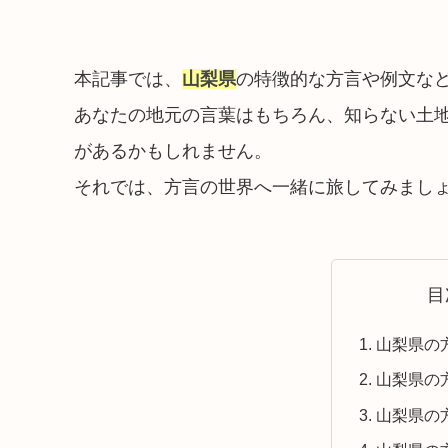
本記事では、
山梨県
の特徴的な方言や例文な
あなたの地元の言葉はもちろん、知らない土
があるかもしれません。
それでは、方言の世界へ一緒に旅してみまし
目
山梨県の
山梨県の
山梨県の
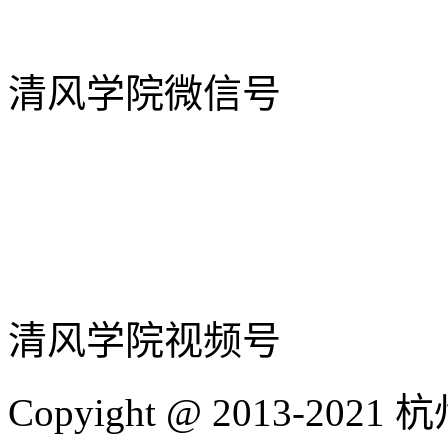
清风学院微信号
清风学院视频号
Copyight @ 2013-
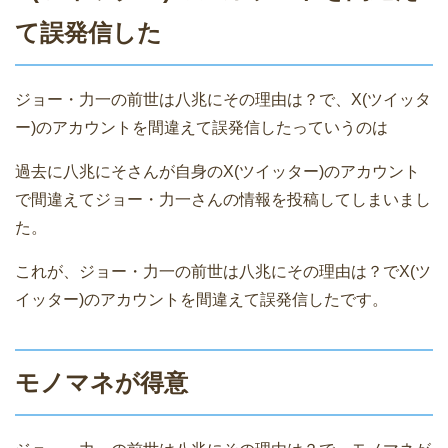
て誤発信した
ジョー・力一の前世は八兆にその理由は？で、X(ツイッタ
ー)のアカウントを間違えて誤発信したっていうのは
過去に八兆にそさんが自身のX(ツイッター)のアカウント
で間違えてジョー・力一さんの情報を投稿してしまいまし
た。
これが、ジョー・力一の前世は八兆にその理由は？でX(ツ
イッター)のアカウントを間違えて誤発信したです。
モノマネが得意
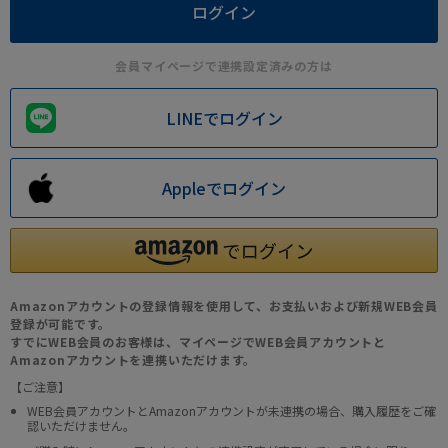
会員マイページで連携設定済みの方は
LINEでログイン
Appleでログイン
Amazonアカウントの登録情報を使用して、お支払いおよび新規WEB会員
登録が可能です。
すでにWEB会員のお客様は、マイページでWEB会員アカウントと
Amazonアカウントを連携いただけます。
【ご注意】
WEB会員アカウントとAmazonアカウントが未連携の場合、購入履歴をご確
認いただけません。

— Work required —
Pull out each line of the records that contains the string "力一の前世は八兆にその理由は".

— Solution to the exercise —
ジョー・力一の前世は八兆にその理由は？で、X(ツイッタ
これが、ジョー・力一の前世は八兆にその理由は？でX(ツ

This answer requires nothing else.